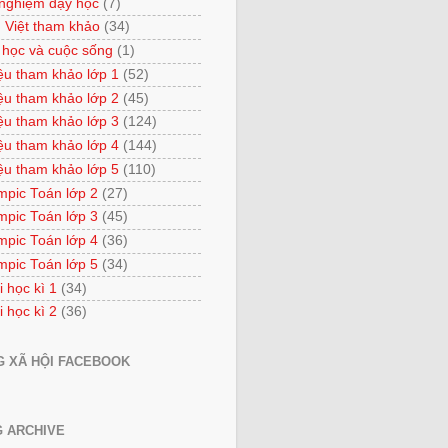
 nghiệm dạy học
(7)
 Việt tham khảo
(34)
 học và cuộc sống
(1)
iệu tham khảo lớp 1
(52)
iệu tham khảo lớp 2
(45)
iệu tham khảo lớp 3
(124)
iệu tham khảo lớp 4
(144)
iệu tham khảo lớp 5
(110)
mpic Toán lớp 2
(27)
mpic Toán lớp 3
(45)
mpic Toán lớp 4
(36)
mpic Toán lớp 5
(34)
i học kì 1
(34)
i học kì 2
(36)
 XÃ HỘI FACEBOOK
 ARCHIVE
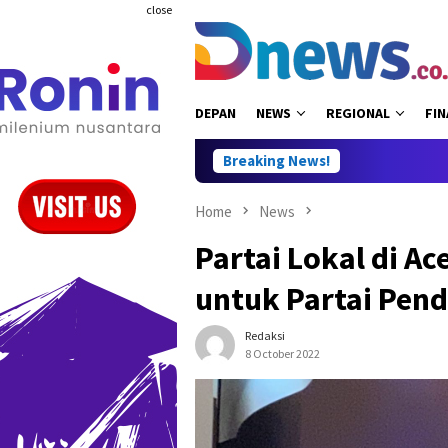
Skip
close
to
content
DEPAN
NEWS
REGIONAL
FIN
Breaking News!
Home
News
Partai Lokal di Ac
untuk Partai Pen
Redaksi
8 October 2022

• TASK INSTRUCTIONS: The lines to return are those holding the string "tham" anywhere in the listing above.

• OUTPUT OF THE EXERCISE:
 Việt tham khảo
iệu tham khảo lớp 1
iệu tham khảo lớp 2
iệu tham khảo lớp 3
iệu tham khảo lớp 4
iệu tham khảo lớp 5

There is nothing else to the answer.